**Work request**
Output the full listing exactly as written, with no pictures in it.

----- Material to process

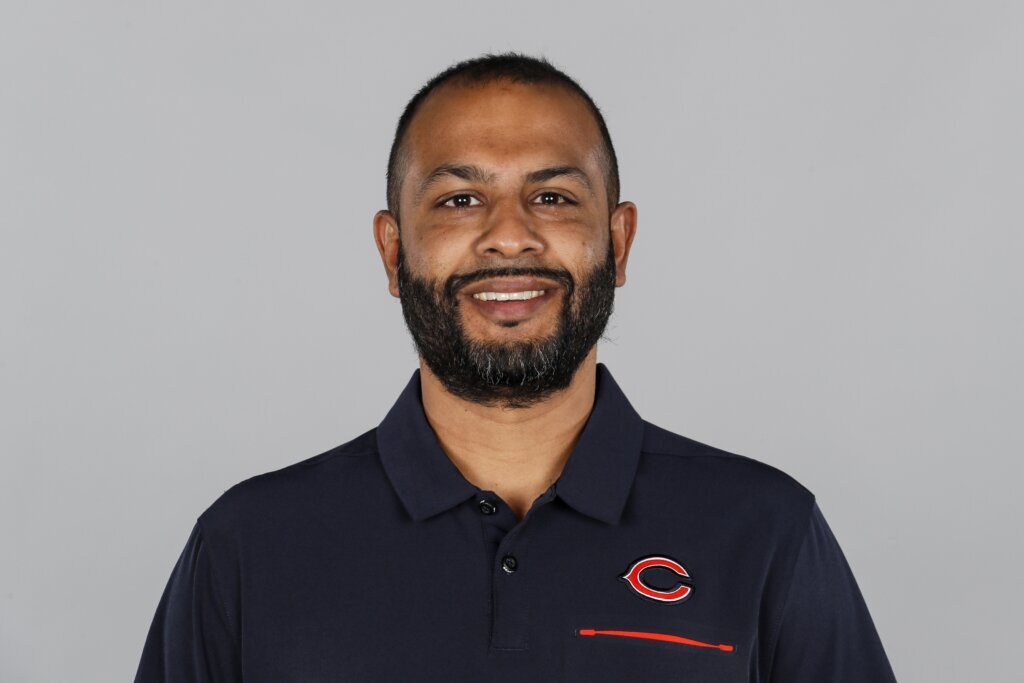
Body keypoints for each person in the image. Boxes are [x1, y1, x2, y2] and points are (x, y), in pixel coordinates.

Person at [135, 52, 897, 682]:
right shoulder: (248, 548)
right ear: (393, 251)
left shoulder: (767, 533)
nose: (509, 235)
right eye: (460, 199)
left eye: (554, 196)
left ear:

----------

**Output for this exercise**
Body keypoints for each person in the image. Boxes are [x1, y1, x2, y2] and points are (x, y), in pixel coordinates.

Person at [135, 52, 897, 682]:
right shoulder: (248, 548)
right ear: (393, 251)
left shoulder: (767, 533)
nose: (509, 235)
right eye: (460, 199)
left eye: (554, 196)
left ear:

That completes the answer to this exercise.